WHAT THE EXERCISE ASKS:
Copy out each line of the material in which the word "Jerusalén" appears.

AVAILABLE DATA:

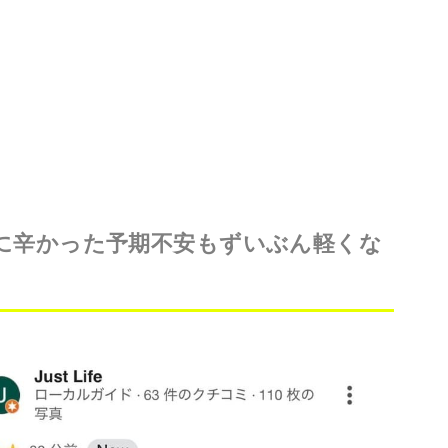
に辛かった予期不安もずいぶん軽くな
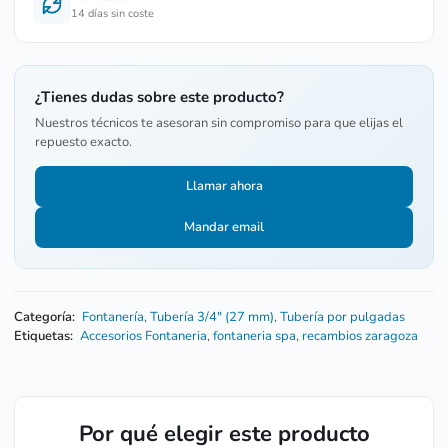
14 días sin coste
¿Tienes dudas sobre este producto?
Nuestros técnicos te asesoran sin compromiso para que elijas el
repuesto exacto.
Llamar ahora
Mandar email
Categoría:
Fontanería
,
Tubería 3/4" (27 mm)
,
Tubería por pulgadas
Etiquetas:
Accesorios Fontaneria
,
fontaneria spa
,
recambios zaragoza
Por qué elegir este producto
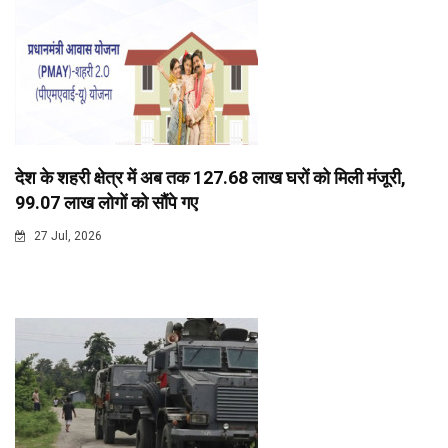
देश के शहरी क्षेत्र में अब तक 127.68 लाख घरों को मिली मंजूरी,
99.07 लाख लोगों को सौंपे गए
27 Jul, 2026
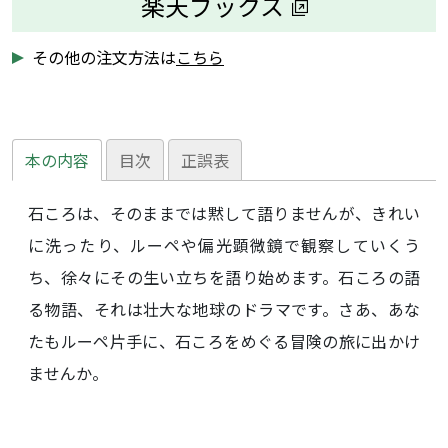
楽天ブックス
その他の注文方法は
こちら
本の内容
目次
正誤表
石ころは、そのままでは黙して語りませんが、きれい
に洗ったり、ルーペや偏光顕微鏡で観察していくう
ち、徐々にその生い立ちを語り始めます。石ころの語
る物語、それは壮大な地球のドラマです。さあ、あな
たもルーペ片手に、石ころをめぐる冒険の旅に出かけ
ませんか。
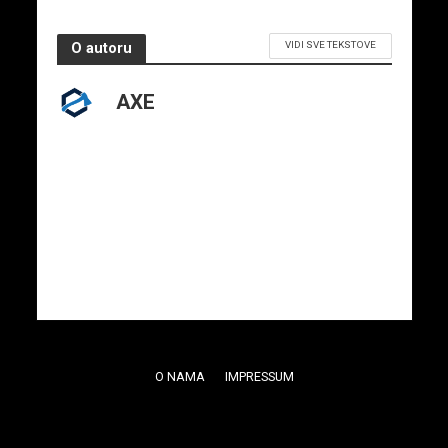
VIDI SVE TEKSTOVE
O autoru
AXE
O NAMA
IMPRESSUM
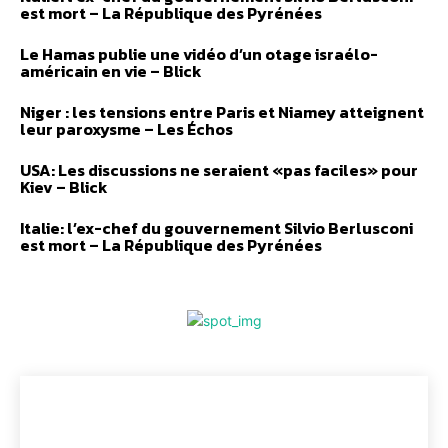
est mort – La République des Pyrénées
Le Hamas publie une vidéo d’un otage israélo-
américain en vie – Blick
Niger : les tensions entre Paris et Niamey atteignent
leur paroxysme – Les Échos
USA: Les discussions ne seraient «pas faciles» pour
Kiev – Blick
Italie: l’ex-chef du gouvernement Silvio Berlusconi
est mort – La République des Pyrénées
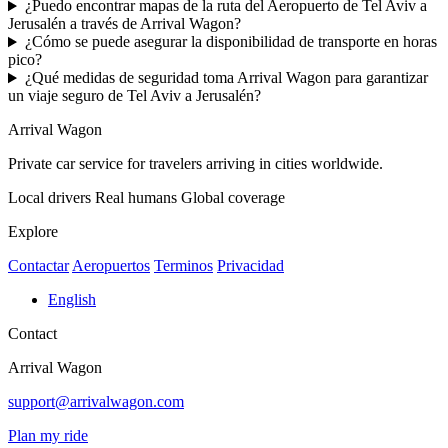
¿Puedo encontrar mapas de la ruta del Aeropuerto de Tel Aviv a
Jerusalén a través de Arrival Wagon?
¿Cómo se puede asegurar la disponibilidad de transporte en horas
pico?
¿Qué medidas de seguridad toma Arrival Wagon para garantizar
un viaje seguro de Tel Aviv a Jerusalén?
Arrival Wagon
Private car service for travelers arriving in cities worldwide.
Local drivers
Real humans
Global coverage
Explore
Contactar
Aeropuertos
Terminos
Privacidad
English
Contact
Arrival Wagon
support@arrivalwagon.com
Plan my ride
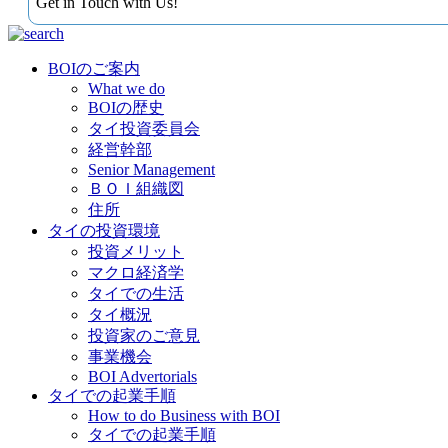
Get in Touch with Us!
BOIのご案内
What we do
BOIの歴史
タイ投資委員会
経営幹部
Senior Management
ＢＯＩ組織図
住所
タイの投資環境
投資メリット
マクロ経済学
タイでの生活
タイ概況
投資家のご意見
事業機会
BOI Advertorials
タイでの起業手順
How to do Business with BOI
タイでの起業手順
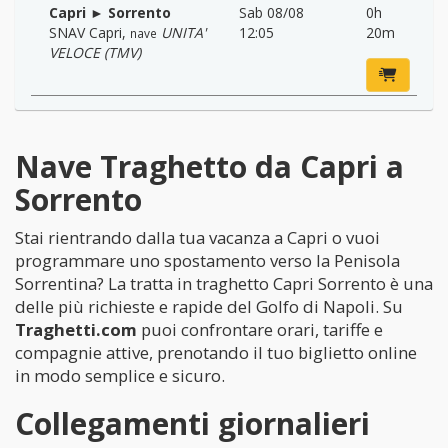
Capri ► Sorrento
Sab 08/08
0h
SNAV Capri
,
UNITA'
12:05
20m
nave
VELOCE (TMV)
Nave Traghetto da Capri a
Sorrento
Stai rientrando dalla tua vacanza a Capri o vuoi
programmare uno spostamento verso la Penisola
Sorrentina? La tratta in traghetto Capri Sorrento è una
delle più richieste e rapide del Golfo di Napoli. Su
Traghetti.com
puoi confrontare orari, tariffe e
compagnie attive, prenotando il tuo biglietto online
in modo semplice e sicuro.
Collegamenti giornalieri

YOUR RESPONSE:
Jerusalén a través de Arrival Wagon?
un viaje seguro de Tel Aviv a Jerusalén?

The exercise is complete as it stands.